Provided passage >>
• • • •

Publication: El Paso Times

Date: July, 2002

Transcribed by
michael staats (

 title: Thousands roar for Tool at Coliseum 
author: Adriana Chávez

Clad in women’s black underwear, Tool singer Maynard James 
Keenan sweetly asked a crowd of about 10,000, “Are you 
The audience responded with a roar of applause and cheers. 
That response summed up the entire evening. 
Keenan and the rest of the band Tool hypnotized those in 
attendance with surreal images on two large video screens 
that flanked the stage. As soon as the band opened with 
their song “Sober,” a wave of energy filled the El Paso County 
Coliseum, along with dazzling multi-colored lights. 
Tool took an unusual stage setup. Keenan held court on a 
large platform that doubled as a television. To his left, 
drummer Danny Carey pounded on a huge, high-tech drum 
kit. Guitarist Adam Jones and bassist Justin Chancellor 
mostly kept to their positions at the front of the stage, 
concentrating on their music instead of the numbers of 
moshers being pulled from the audience. 
The fans were also a big part of the spectacle, as they 
pushed towards the front of the stage. About two to three 
mosh pits were going at one time to Tool’s heaviest songs, 
including “Schism,” “Stinkfist” and "Forty-six and 2."

• • • •

Record set >>

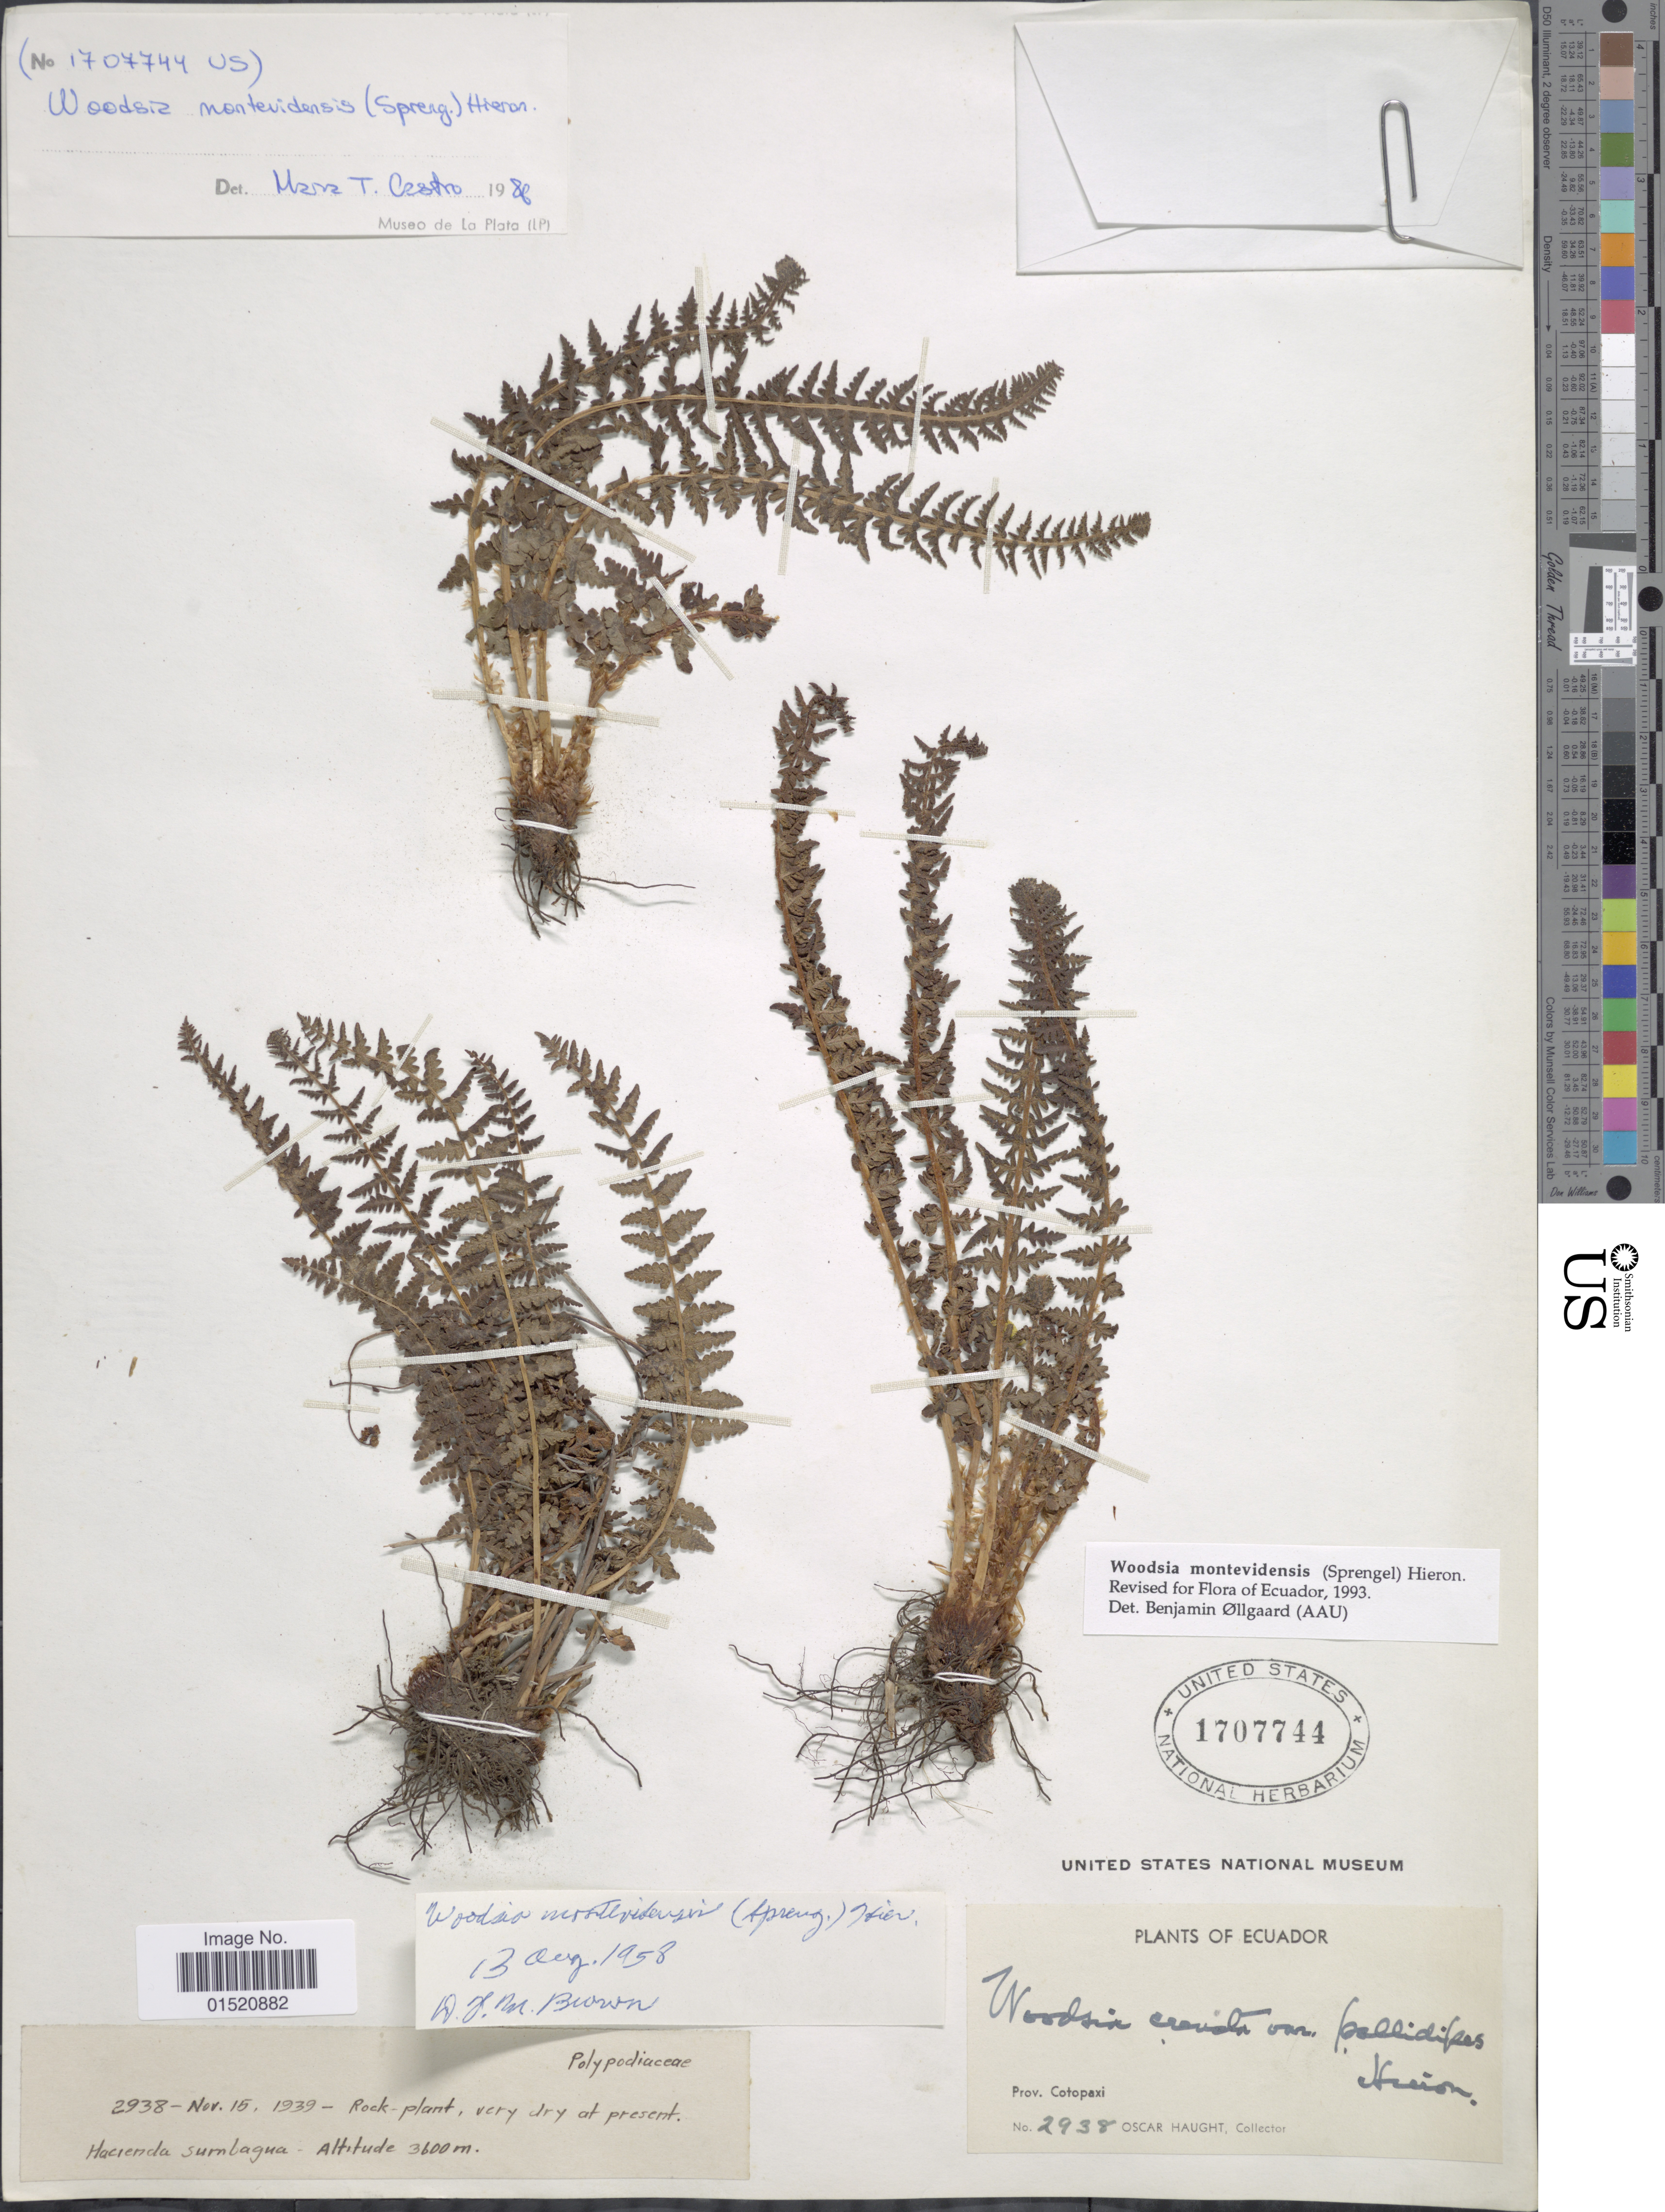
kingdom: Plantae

• • • •

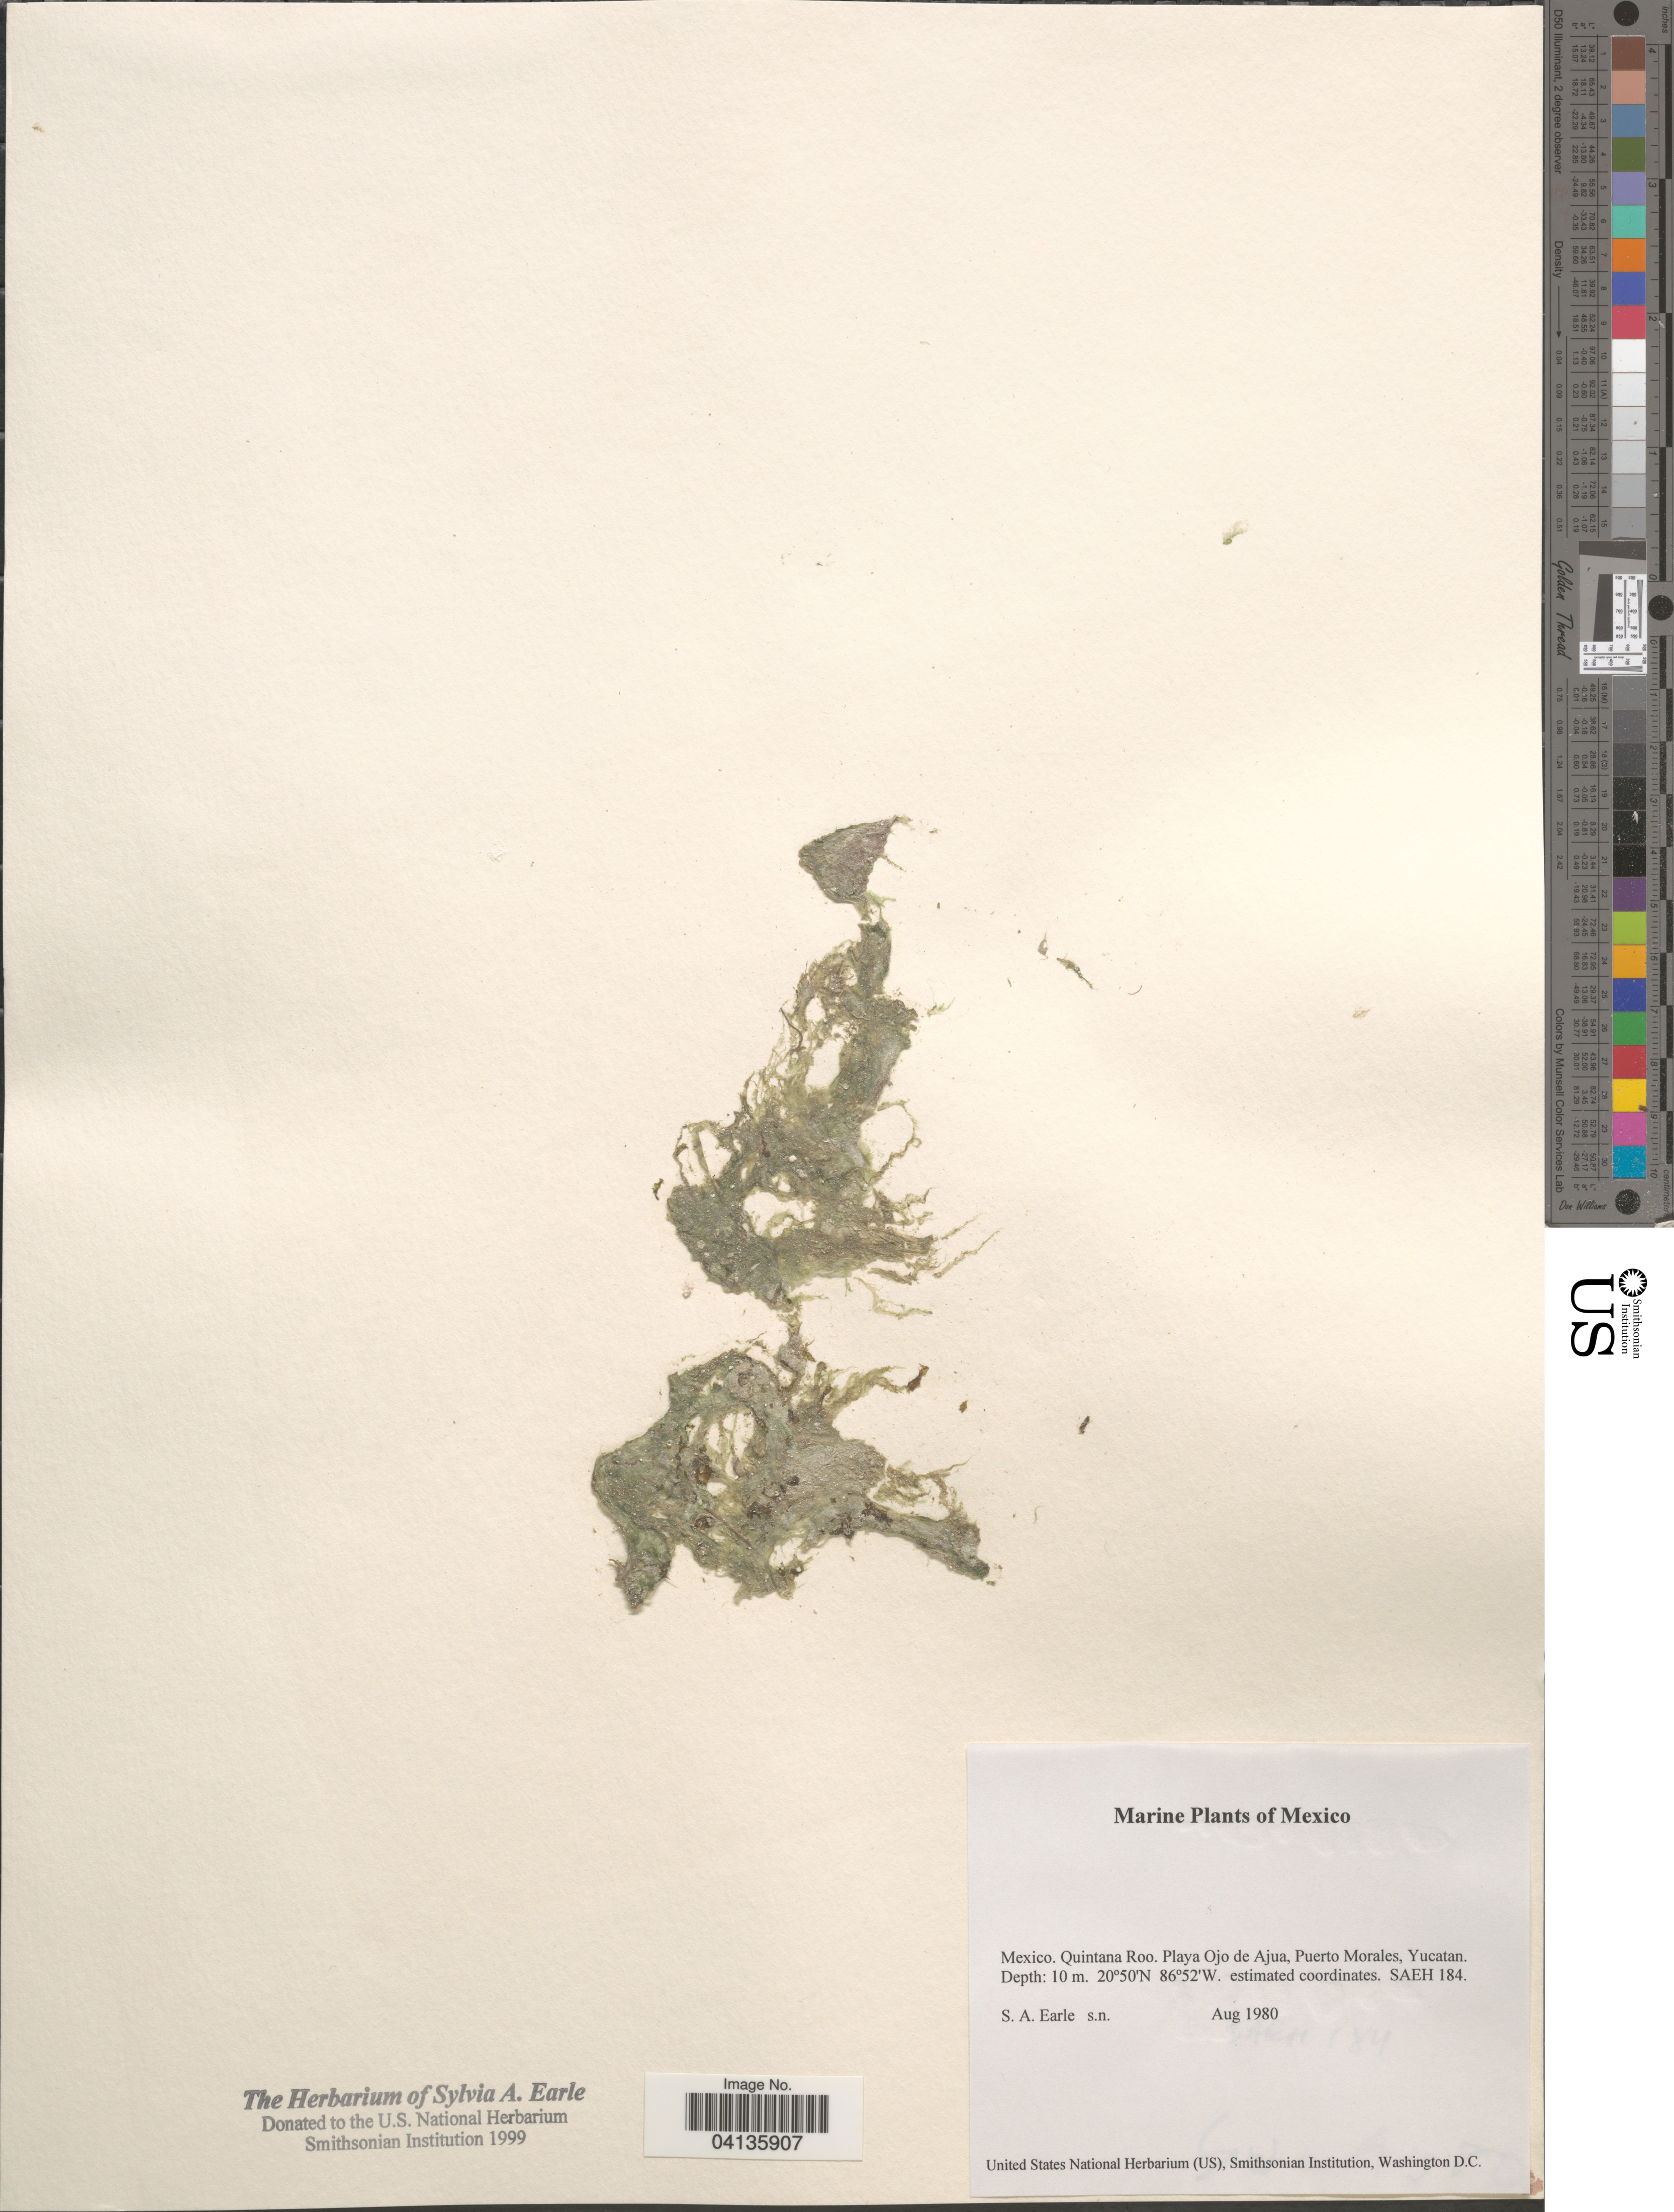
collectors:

• • • •

Your tasks >>
a) Do the following statements agree with the concert review? (i) The band opened the show with the song "Sober." (ii) Guitarist Adam Jones played a huge, high-tech drum kit. (iii) About two to three mosh pits were going at one time. For each, answer yes or no and quote the deciding words of the concert review.
b) Quote the part of the concert review that opens with the words containing "title: Thousands roar" and closes with "dazzling multi-colored lights.".

The responses >>
a)
(i) Yes: "As soon as the band opened with their song “Sober,”"
(ii) No: "drummer Danny Carey pounded on a huge, high-tech drum kit."
(iii) Yes: "About two to three mosh pits were going at one time"

b)
title: Thousands roar for Tool at Coliseum 
author: Adriana Chávez

Clad in women’s black underwear, Tool singer Maynard James 
Keenan sweetly asked a crowd of about 10,000, “Are you 
The audience responded with a roar of applause and cheers. 
That response summed up the entire evening. 
Keenan and the rest of the band Tool hypnotized those in 
attendance with surreal images on two large video screens 
that flanked the stage. As soon as the band opened with 
their song “Sober,” a wave of energy filled the El Paso County 
Coliseum, along with dazzling multi-colored lights.